■ **WHAT YOU WILL DO**
When you reach the line that contains "Thu Cũ Đổi Mới Laptop, Macbook Đà Nẵng" in the data below, start reproducing lines exactly, and stop after the line that contains "Được Apple Ra Mắt".

[Items from a dataset]
= = = = = = =

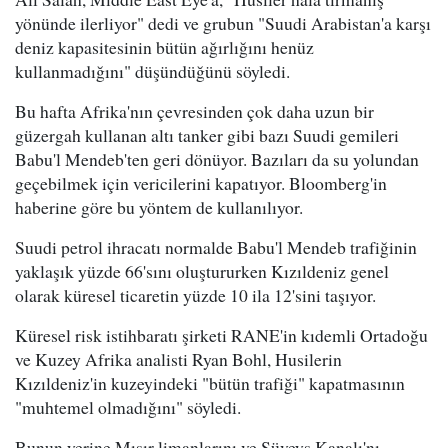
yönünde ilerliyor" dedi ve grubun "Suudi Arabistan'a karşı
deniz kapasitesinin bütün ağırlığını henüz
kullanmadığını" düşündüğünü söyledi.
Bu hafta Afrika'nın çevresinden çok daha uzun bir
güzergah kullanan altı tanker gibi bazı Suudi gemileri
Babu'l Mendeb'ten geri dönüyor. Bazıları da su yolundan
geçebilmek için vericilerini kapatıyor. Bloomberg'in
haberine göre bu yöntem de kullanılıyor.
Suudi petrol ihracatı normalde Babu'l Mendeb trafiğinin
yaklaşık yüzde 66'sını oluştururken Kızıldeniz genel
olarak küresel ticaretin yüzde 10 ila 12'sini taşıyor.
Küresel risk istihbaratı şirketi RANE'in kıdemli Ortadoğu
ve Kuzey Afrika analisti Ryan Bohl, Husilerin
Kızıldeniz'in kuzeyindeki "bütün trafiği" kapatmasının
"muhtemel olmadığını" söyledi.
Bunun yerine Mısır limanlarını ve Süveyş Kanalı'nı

= = = = = = =

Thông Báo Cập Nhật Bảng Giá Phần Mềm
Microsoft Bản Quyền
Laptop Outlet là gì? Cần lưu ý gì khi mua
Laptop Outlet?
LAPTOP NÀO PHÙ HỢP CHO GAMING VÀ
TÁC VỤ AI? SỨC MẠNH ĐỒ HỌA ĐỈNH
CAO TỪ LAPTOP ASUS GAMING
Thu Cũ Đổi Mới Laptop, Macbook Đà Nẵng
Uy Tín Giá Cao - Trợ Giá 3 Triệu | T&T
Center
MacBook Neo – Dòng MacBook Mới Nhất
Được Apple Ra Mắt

= = = = = = =

■ **RESPONSE**
Thu Cũ Đổi Mới Laptop, Macbook Đà Nẵng
Uy Tín Giá Cao - Trợ Giá 3 Triệu | T&T
Center
MacBook Neo – Dòng MacBook Mới Nhất
Được Apple Ra Mắt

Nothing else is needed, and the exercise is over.